TUESDAY Seminar - Emily Miraldi!

May 20, 2014

We have a special seminar this coming Tuesday, May 20 in a new room! Emily Miraldi, a CSB Alum, will be speaking to us about her research - Accurate inference of microbial ecological networks. Emily is a former grad student in Forest White's lab, and is now a post doc in Rich Bonneau's lab at NYU. Her abstract is below.


Tuesday, May 20, 12:30

Grier A room, Building 34-401A



Accurate inference of microbial ecological networks

(In collaboration with Zach Kurtz, Christian Mueller, and Rich Bonneau)


16S-ribosomal sequencing techniques provide snapshots of microbial communities, enabling quantification of relative microbial abundances across diverse ecosystems.  While changes in microbial community structure are demonstrably associated with certain environment conditions (from metabolic and immunological health in mammals to ecological stability in soils and oceans), identification of the underlying microbial mechanisms require new statistical tools, as microbiome abundance data presents several challenges.  Foremost, the abundances of microbial operational taxonomic units (OTUs) from 16Sr datasets are compositional.

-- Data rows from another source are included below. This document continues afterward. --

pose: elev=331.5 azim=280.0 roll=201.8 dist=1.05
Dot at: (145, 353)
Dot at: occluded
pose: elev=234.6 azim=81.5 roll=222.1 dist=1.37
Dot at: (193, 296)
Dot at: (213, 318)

That is, each OTU's counts are normalized to the total number of counts in the sample. Thus, microbial abundances are not independent, and traditional statistical metrics (e.g., correlation) for the detection of OTU-OTU relationships can lead to spurious results.  Equally important, microbial sequencing-based studies typically measure hundreds of OTUs on only tens to hundreds of samples. This suggests that any abundance-based model of microbial interactions is likely under-powered/under-determined and additional information (or assumptions) are required to infer accurate networks. 

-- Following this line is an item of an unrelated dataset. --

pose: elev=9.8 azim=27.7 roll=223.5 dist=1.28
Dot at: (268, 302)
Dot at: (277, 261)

To this end, we developed a statistical method for the inference of ecological interactions from 16Sr sequencing datasets that addresses both of these issues. We integrate data transformations developed for compositional data analysis with sparse estimation of the ecological network interactions using a Gaussian graphical model framework.  Because no large-scale microbial ecological networks have been experimentally validated, we tested our method on representative synthetic network types (e.g., cluster, scale-free), supposing that any method that successfully infers the sets of interactions underlying these extreme networks from synthetic data will also perform well in the context of true microbiome datasets, whose underlying ecological topology is likely to be some mixture of these extreme network types.  We generated correlated microbial count data by sampling from a zero-inflated negative binomial distribution, which enabled us to fit OTU distributions from experimental datasets for given network topologies. We compare our method to previously published tools and demonstrate high-quality network recovery. Further, we use our methods to infer specific microbial taxon-taxon interactions and ecological network structure in the uncharacterized gut and other microbial ecosystems.